Tuesday, October 21, 2014

Russian accused of hacking is arraigned in Seattle

Russian accused of hacking US businesses' computers pleads not guilty to 29 charges

Posted on Aug. 8, 2014 at 12:00 a.m. | Updated on Aug. 8, 2014 at 7:57 p.m.

SEATTLE (AP) — A Russian lawmaker’s son accused of hacking computers at hundreds of U.S. businesses and stealing credit card information pleaded not guilty to 29 charges Friday.

U.S. District Judge John L. Weinberg ordered Roman Seleznev, of Vladivostok, Russia, held without bail until a hearing Aug. 16 to consider his custody status. His trial has been set to begin Oct. 6.

A 2011 grand jury indictment alleges Seleznev stole more than 200,000 credit card numbers and sold more than 140,000 of them, generating more than $2 million in profits. Some of the victims are in Seattle, where the investigation was centered and an indictment was filed.

Seleznev was arrested last month at an airport in the Maldives and flown to the U.S. territory of Guam, where another federal judge sent him to Seattle to face the charges.

The Russian Foreign Ministry has accused the U.S. government of kidnapping Seleznev.

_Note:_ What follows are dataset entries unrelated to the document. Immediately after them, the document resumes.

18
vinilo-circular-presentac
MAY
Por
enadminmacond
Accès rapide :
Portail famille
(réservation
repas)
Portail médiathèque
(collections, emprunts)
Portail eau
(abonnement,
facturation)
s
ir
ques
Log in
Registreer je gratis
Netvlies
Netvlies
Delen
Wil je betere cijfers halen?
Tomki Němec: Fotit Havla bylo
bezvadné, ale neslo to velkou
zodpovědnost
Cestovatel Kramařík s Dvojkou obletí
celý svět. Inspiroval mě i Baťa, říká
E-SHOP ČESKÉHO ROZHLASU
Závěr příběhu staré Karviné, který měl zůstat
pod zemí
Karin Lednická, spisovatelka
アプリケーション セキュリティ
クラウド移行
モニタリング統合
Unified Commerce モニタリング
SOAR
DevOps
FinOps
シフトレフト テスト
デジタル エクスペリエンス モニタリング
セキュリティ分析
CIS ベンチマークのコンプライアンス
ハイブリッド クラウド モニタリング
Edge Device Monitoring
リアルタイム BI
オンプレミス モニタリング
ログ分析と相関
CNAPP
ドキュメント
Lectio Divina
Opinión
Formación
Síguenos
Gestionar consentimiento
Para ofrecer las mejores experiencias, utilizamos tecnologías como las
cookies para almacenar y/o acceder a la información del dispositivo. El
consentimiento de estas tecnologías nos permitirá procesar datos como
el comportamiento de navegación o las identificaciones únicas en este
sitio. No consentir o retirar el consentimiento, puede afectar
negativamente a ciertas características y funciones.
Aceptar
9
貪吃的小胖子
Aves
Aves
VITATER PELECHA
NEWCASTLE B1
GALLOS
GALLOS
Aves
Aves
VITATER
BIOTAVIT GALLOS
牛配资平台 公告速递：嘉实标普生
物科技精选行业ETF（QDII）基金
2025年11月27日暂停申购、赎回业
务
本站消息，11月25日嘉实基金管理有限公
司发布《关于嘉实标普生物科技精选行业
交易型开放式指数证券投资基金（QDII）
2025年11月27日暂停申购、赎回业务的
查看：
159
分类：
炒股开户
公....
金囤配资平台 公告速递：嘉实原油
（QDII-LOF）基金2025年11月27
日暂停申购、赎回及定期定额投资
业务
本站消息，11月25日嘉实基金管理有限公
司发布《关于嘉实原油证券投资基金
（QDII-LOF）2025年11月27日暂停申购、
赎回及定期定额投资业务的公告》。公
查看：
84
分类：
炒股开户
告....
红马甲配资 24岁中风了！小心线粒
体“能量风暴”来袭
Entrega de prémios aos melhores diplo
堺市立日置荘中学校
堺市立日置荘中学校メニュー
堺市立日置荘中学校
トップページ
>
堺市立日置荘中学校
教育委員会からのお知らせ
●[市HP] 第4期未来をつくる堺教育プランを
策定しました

At the hearing Friday, he spoke through an interpreter, mostly answering “yes” or “no” to the judge’s questions. When asked if he understood the charges against him, Seleznev said, “I understand all of it, but all of it is untrue.”

Court documents say the scheme involved hacking into computers that run point-of-sale terminals in businesses and installing malware to capture credit card numbers. Most of the companies affected between October 2009 and February 2011 were small businesses like pizza parlors.

In a statement issued after Friday’s hearing, U.S. Attorney Jenny Durkan said distance is not an effective strategy for avoiding prosecution.

“Cyber-criminals should take heed: Distance will not protect you from the reach of justice. We will investigate, we will locate, and we will bring foreign hackers to stand trial,” Durkan said.

The 29 charges against Seleznev comprise five counts of bank fraud, eight counts of intentionally causing damage to a protected computer, eight counts of obtaining information from a protected computer without authorization, one count of possession of 15 or more stolen credit card numbers with intent to defraud, two counts of trafficking in those stolen numbers, and five counts of aggravated identify theft.

The charges carry a variety of potential penalties, with some counts punishable by up to 10 years in prison and a $250,000 fine.

Seleznev also is charged in a 2012 indictment filed in Nevada that accuses him of participating in a racketeer-influenced corrupt organization, conspiracy and possessing stolen credit card number. He is one of 55 defendants in that case.